The turnover in ownership prevented previous owners from investing in people, products and the cable plant, says Kim Kelly, president of Insight, the ninth-largest MSO and the largest in both Indiana and Kentucky. As a result, the system's product was overpriced, and not up to par. One employee told Kelly that she used to take off her employee badge when she went into the local Kroger's market so she wouldn't have to hear customer complaints.
Enter Gregg Graff, a cable veteran whose career includes stints at Continental Cablevision and Paragon Cable. Graff's charge in Louisville was daunting: to complete the network rebuild and to launch a suite of new services, including digital telephone. Another challenge was more immediate - to galvanize the 700-plus employees who'd nearly given up on the notion that their company might get its act together.
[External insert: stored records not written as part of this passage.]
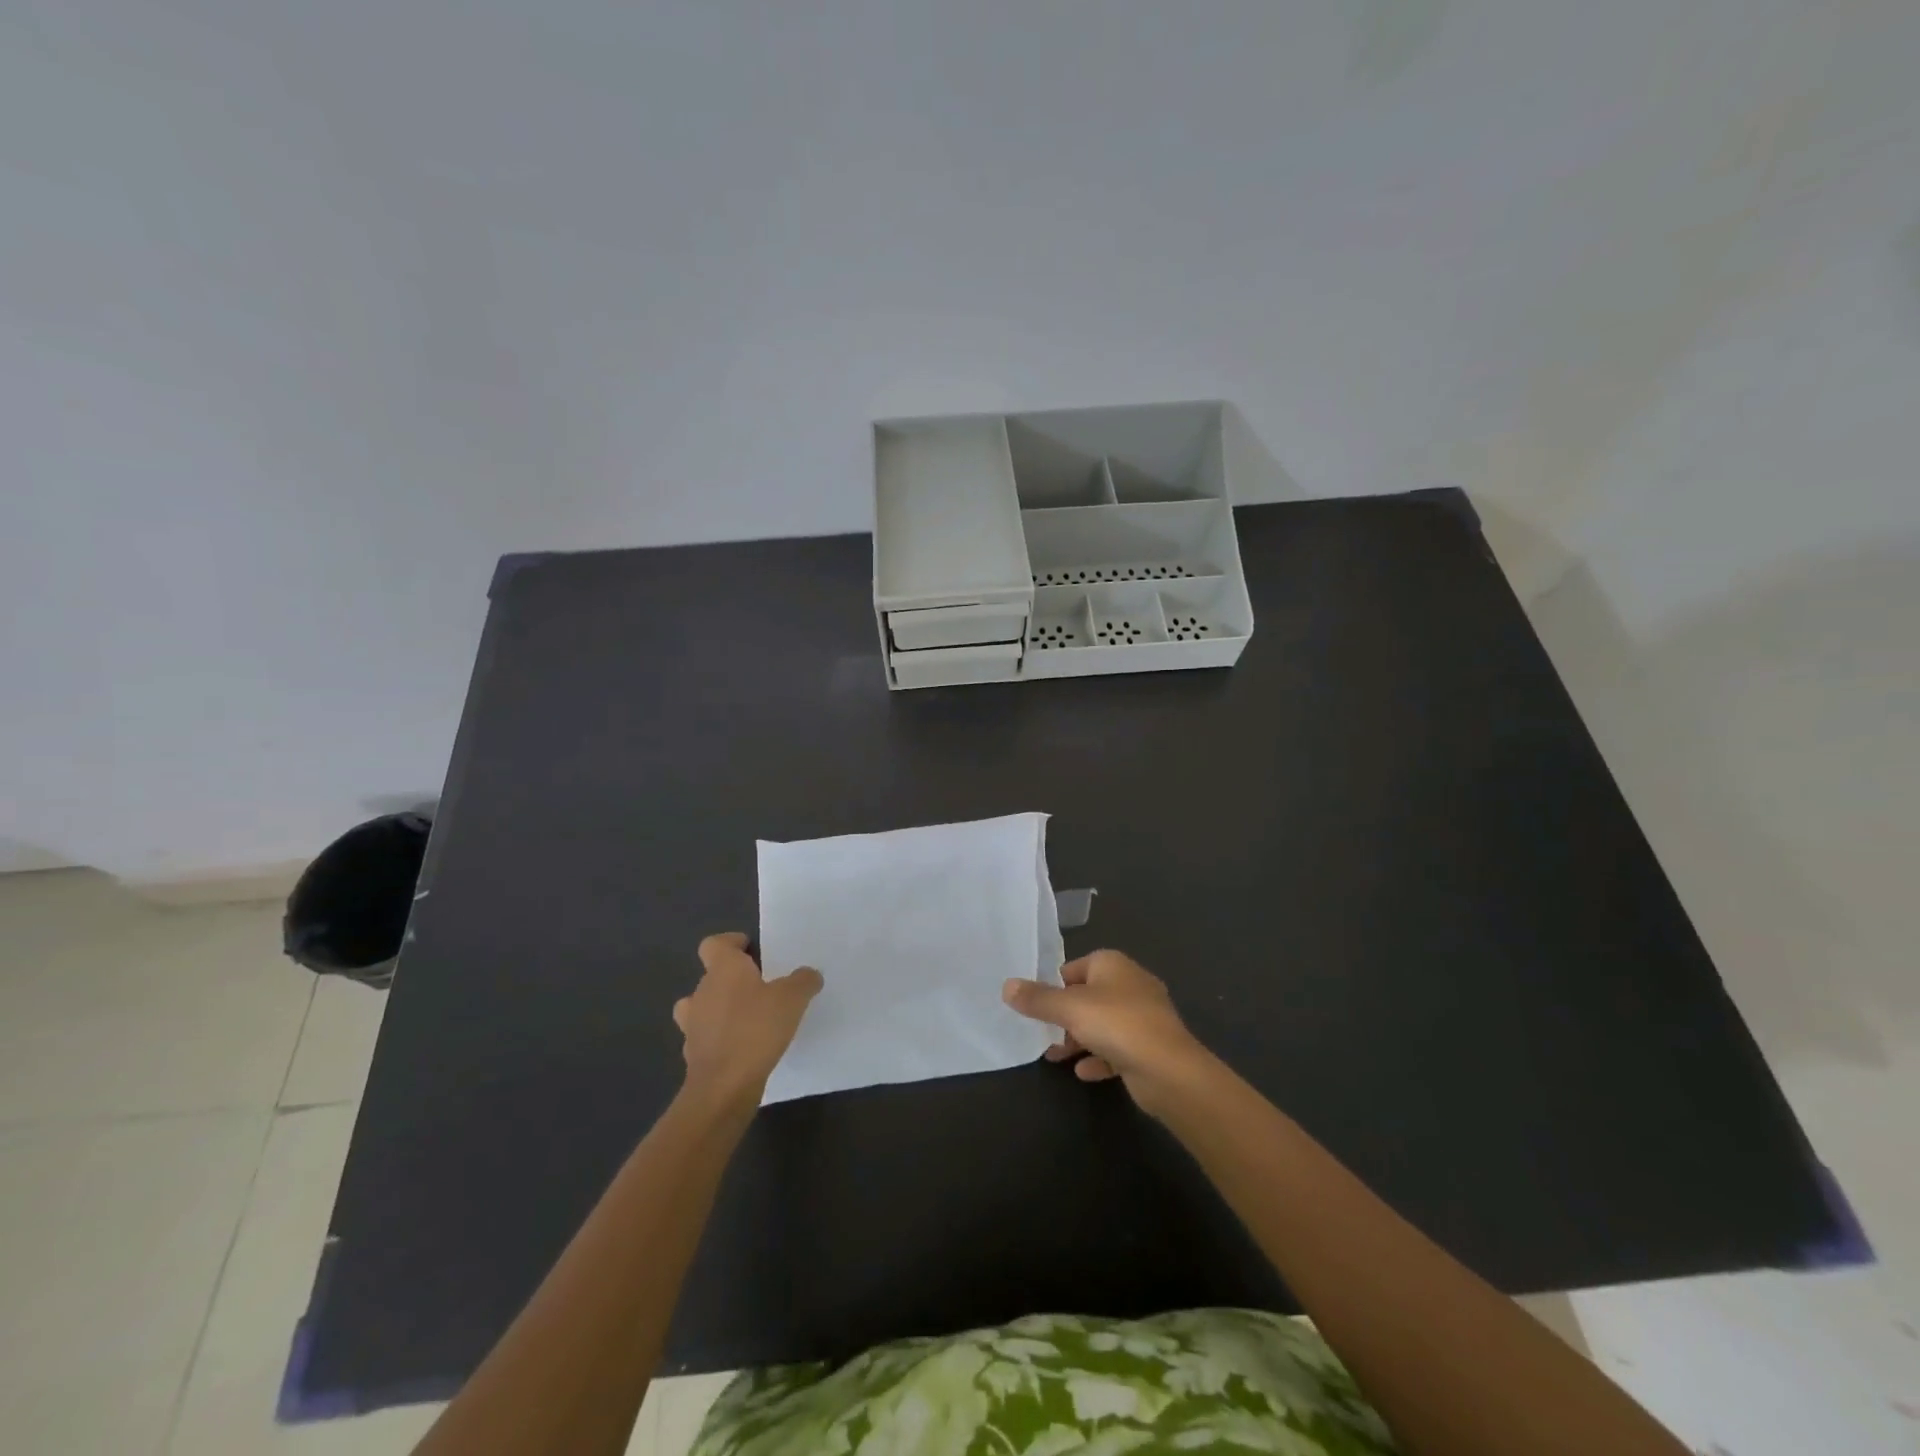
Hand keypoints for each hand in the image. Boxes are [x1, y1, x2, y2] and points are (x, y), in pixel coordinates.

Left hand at [674, 933, 821, 1107]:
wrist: (723, 1087)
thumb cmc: (756, 1029)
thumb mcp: (792, 999)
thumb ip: (803, 981)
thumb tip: (809, 975)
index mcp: (723, 970)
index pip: (714, 944)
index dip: (730, 944)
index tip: (750, 950)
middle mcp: (702, 992)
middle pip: (711, 976)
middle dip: (733, 980)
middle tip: (761, 987)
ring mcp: (693, 1025)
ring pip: (703, 1008)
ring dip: (720, 1010)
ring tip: (749, 1017)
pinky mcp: (695, 1055)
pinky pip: (707, 1038)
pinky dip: (721, 1039)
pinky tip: (745, 1048)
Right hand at [1002, 949, 1210, 1112]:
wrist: (1168, 1070)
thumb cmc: (1117, 1024)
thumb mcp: (1069, 1008)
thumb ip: (1037, 999)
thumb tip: (1006, 985)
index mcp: (1113, 964)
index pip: (1076, 966)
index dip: (1055, 984)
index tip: (1036, 1004)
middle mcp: (1131, 984)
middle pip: (1088, 996)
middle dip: (1064, 1016)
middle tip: (1041, 1032)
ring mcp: (1144, 1017)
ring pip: (1102, 1024)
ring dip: (1079, 1039)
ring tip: (1054, 1056)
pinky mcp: (1150, 1047)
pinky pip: (1118, 1049)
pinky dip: (1100, 1058)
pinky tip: (1083, 1073)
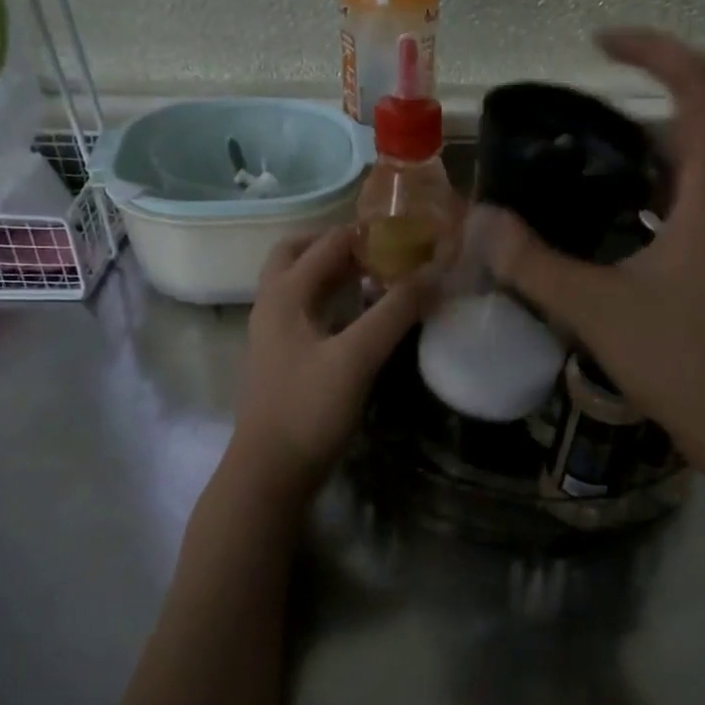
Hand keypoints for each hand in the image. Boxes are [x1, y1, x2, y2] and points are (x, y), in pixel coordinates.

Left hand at [231, 225, 433, 492]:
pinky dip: (332, 299)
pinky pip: (306, 311)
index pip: (326, 244)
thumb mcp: (356, 358)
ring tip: (377, 274)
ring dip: (333, 271)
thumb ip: (394, 313)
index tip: (408, 231)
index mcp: (283, 295)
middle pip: (297, 255)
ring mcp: (274, 334)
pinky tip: (360, 316)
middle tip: (379, 248)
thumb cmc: (308, 410)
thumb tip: (434, 273)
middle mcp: (272, 306)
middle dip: (337, 244)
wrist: (269, 473)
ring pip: (300, 284)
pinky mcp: (283, 359)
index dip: (366, 233)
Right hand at [486, 27, 704, 463]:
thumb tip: (478, 222)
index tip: (599, 44)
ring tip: (578, 170)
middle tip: (569, 123)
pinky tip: (609, 227)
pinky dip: (652, 197)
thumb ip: (533, 263)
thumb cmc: (683, 363)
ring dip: (641, 157)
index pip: (700, 85)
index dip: (653, 49)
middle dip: (634, 107)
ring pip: (692, 170)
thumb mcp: (596, 310)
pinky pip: (693, 206)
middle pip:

"We had been through so many swinging doors that there was a lot of apprehension," says Reba Doutrick, Insight's regional community relations manager. "Insight came in and talked about a no-layoffs policy, and immediately there was a collective sigh of relief."
Graff says the skepticism was palpable the first time he gathered the group together and told them Insight was here to stay and would be building not only the system but also a new headquarters. Getting all the employees situated in one location was a top priority; late last year, the new HQ was up and running.
"No matter how many times we said we were not here to flip, the building was tangible evidence that we were willing to invest in the system," says Kelly.
The new space also has had an impact on the operation itself. Close to 30,000 square feet of the 89,000 square-foot facility is call center space. Whereas before Graff was able to get to the call center once or twice a week, now his office and the call center are on the same floor. "You can immediately get people together to troubleshoot," he says, adding that it's far easier to stay in tune with the operation.
With customer service and techs more easily trained and deployed from one central location, it's easier for the system to focus on its major strategic initiative: selling a bundled package of video, high-speed-data and telephone service. Eighty percent of new customers are taking a digital package, and, systemwide, 23% of new Insight customers are taking a bundle.
"We're seeing the numbers of customers taking two or three services from us continuing to rise every week," Graff says. "We know we're going in the right direction." Overall, Insight has its sights set on 50% digital penetration companywide in three years and 30% penetration of telephony and data services.